Tabii ki, tüm vicdan kaygıları çok küresel değildir. Sık sık, gençlerin talihleri ​​için sağlam bir insanın vicdan azabı çekmesiyle olur. Ya da bir kişi hayatı boyunca ruhsal olarak gelişti ve zamanla ahlakı daha ilkeli hale geldi ve geçmiş olaylara karşı vicdan azabı dayanılmaz bir yük kazandı.

Pişmanlıktan nasıl kurtulacağına dair birkaç ipucu var.

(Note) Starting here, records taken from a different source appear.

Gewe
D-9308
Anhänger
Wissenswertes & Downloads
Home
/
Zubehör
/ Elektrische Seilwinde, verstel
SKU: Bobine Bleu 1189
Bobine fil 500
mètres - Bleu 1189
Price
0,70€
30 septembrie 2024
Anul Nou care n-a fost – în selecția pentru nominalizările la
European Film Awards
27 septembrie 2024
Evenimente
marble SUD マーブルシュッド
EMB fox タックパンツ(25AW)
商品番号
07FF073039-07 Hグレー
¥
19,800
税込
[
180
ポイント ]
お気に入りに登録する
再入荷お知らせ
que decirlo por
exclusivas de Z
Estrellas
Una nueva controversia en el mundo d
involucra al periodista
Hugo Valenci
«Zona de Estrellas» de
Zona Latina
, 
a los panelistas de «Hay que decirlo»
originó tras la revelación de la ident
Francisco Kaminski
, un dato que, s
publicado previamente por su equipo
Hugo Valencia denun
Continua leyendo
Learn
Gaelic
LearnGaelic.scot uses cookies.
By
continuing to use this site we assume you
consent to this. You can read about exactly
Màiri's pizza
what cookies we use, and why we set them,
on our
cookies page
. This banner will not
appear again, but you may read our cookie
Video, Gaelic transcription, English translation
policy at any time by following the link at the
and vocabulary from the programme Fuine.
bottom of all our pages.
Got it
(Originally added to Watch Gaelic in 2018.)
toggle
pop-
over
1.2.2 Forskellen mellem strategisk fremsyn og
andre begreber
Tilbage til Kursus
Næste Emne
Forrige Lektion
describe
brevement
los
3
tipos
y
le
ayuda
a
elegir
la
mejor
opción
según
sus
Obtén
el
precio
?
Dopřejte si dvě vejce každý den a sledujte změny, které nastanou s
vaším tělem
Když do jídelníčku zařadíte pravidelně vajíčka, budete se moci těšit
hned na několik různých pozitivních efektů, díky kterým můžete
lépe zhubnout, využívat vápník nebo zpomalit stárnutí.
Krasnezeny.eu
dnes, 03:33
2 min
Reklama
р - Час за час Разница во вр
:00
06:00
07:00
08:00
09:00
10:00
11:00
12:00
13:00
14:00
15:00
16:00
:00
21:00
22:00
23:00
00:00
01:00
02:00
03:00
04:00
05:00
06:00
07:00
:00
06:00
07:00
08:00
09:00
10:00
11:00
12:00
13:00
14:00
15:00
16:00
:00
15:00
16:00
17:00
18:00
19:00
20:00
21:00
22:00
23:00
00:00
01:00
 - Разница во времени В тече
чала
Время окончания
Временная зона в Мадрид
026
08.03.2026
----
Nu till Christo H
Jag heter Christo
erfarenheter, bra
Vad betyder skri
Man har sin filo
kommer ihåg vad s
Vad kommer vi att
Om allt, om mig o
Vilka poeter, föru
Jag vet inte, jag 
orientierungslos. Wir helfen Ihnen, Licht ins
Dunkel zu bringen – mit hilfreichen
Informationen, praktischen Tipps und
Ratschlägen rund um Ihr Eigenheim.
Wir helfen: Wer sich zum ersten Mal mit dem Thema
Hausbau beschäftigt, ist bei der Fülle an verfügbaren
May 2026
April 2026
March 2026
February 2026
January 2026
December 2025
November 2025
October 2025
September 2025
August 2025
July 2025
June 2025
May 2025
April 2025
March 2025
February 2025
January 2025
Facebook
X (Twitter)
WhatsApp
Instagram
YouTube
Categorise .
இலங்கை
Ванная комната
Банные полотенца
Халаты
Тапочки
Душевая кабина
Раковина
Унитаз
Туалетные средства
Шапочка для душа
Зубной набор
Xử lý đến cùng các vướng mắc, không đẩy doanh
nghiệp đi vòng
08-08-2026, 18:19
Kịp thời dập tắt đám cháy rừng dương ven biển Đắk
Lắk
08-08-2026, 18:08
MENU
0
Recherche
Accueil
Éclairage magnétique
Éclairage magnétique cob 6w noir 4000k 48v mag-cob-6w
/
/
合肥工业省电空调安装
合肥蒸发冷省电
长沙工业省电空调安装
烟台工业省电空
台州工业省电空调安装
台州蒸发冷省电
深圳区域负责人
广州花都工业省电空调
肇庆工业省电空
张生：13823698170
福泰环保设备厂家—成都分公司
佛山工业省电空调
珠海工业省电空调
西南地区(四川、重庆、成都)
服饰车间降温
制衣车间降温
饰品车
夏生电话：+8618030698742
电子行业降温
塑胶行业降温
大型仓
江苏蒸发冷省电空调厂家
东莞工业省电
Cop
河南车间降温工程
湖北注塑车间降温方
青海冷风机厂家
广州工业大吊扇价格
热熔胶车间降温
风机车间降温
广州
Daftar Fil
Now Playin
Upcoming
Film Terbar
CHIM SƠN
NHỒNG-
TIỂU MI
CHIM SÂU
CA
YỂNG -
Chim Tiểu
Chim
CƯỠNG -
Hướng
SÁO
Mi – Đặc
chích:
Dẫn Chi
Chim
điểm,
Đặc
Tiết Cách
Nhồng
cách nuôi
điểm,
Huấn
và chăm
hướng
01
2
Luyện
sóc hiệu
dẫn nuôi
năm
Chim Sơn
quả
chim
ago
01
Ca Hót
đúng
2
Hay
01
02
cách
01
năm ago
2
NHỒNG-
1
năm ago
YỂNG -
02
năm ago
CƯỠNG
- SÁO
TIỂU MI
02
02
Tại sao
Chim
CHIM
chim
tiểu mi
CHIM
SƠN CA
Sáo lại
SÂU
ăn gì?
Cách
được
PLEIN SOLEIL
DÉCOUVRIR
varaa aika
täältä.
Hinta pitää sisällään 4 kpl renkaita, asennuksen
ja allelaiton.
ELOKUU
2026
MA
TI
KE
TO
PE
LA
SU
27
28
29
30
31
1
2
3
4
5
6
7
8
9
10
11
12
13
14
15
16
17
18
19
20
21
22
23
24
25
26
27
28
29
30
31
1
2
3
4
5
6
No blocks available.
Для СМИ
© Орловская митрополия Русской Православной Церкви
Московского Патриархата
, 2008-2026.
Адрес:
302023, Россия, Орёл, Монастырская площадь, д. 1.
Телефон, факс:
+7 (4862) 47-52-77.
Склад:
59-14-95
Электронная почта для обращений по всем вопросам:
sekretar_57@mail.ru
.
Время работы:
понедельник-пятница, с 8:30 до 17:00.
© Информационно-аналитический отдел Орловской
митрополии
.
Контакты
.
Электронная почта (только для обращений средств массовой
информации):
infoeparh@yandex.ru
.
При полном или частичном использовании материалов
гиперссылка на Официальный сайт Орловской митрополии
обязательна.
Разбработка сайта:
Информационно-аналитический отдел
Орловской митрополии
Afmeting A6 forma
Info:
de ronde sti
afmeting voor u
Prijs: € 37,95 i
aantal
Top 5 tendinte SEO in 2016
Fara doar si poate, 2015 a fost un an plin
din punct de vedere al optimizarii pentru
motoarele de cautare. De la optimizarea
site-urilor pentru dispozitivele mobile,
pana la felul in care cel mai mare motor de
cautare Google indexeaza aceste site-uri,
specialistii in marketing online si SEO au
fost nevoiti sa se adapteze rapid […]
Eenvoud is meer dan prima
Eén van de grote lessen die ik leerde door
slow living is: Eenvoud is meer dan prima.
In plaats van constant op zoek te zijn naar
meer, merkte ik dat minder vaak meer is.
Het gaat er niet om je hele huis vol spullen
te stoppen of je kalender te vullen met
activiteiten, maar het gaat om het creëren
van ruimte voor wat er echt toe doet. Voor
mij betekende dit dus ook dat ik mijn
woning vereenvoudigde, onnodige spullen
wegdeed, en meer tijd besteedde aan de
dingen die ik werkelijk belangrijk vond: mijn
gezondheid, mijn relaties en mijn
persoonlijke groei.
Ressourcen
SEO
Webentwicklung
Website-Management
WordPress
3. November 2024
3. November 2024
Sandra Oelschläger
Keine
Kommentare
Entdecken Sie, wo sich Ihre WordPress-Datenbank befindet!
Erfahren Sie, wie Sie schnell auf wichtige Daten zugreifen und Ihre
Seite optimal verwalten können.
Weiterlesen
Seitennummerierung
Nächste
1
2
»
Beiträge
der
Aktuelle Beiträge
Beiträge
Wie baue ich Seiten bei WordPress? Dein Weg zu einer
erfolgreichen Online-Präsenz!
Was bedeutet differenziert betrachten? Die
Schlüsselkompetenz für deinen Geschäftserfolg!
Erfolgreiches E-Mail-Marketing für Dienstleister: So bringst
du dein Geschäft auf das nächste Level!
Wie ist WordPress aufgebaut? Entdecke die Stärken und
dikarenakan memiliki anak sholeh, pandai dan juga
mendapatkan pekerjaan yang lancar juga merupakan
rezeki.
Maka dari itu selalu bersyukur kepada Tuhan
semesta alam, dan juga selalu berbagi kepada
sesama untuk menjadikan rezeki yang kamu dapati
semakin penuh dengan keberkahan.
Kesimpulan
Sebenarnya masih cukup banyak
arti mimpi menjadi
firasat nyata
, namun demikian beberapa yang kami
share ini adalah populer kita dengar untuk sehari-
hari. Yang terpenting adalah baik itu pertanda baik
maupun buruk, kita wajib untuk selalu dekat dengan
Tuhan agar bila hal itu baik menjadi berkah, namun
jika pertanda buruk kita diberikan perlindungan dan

  1. Bu duygulardan kaçmayın, bunları kendinizde karıştırmayın. Rahat bir ortamda kişisel bir toplantı düzenleyin, kimin ve neyin huzur kaybedeceğini anlayın. Bazen yanlış davranışlar, kendiniz için önemli şeyleri anlamada yardımcı olan kabul edilebilir bir hata olabilir.
  2. Yaşam deneyimlerinin yüksekliğinden, onların tutumlarını abartmak: Belki de önemsiz olan daha fazla ahlakı acıtıyor. Bazı şeyler hayat boyunca yeniden yorumlanır, kurallar kişisel bir başarıya dönüşür, çocukluktan bir refleks değildir. Sonunda, bir erkeğin kendini geliştirme konusunda sürekli bir teşvik için olmasa bile, neden bir vicdanı olmalı?
  3. En etkili yol, tövbe ve itfadır. Ve bu kilise yönetmelikleriyle ilgili değil. Bazen bir insan, yıllarca içsel suçluluk duygusuyla savaşır, şartlar tarafından haklı çıkarılır, kendi suçluluğunu kabul etmez. Bir noktada, bu çatışmadaki gücü sona erer. Ve düşünce geliyor - Ben suçluyum ve aslında benim suçum, insanları çevreleyen koşullar değil. Bundan sonra, sadece tapunuzu düzeltmek için bir yol bulmak için kalır. Bazen gerçek anlamda imkansızdır, ancak vicdanın sesi size çıkış yolunu söyleyecektir.

Sakin bir vicdan iki yönlü bir kavramdır. Bir yandan, vicdan ağrısını hissetmeden yatağa gitmek güzel. Bu bir suçluluk yüküyle değil, parlak bir varoluştur. Bunun için sadece vicdanlı davranmak gerekir.

Öte yandan, kalbin hareketi yaşam için gerekli olduğu için, ruhani gelişim için vicdanın sesi gereklidir. Farklı şekillerde çağrılabilir: iç ses, altıncı his, koruyucu meleğin ipuçları. Sonuç olarak, vicdan insanın ahlakının koruyucusudur. Ve bu bakış açısına göre, vicdana göre yaşamak, harekete geçmeniz, hata yapmanız, hatalardan ders almanız ve yaşamanız gerektiği anlamına gelir.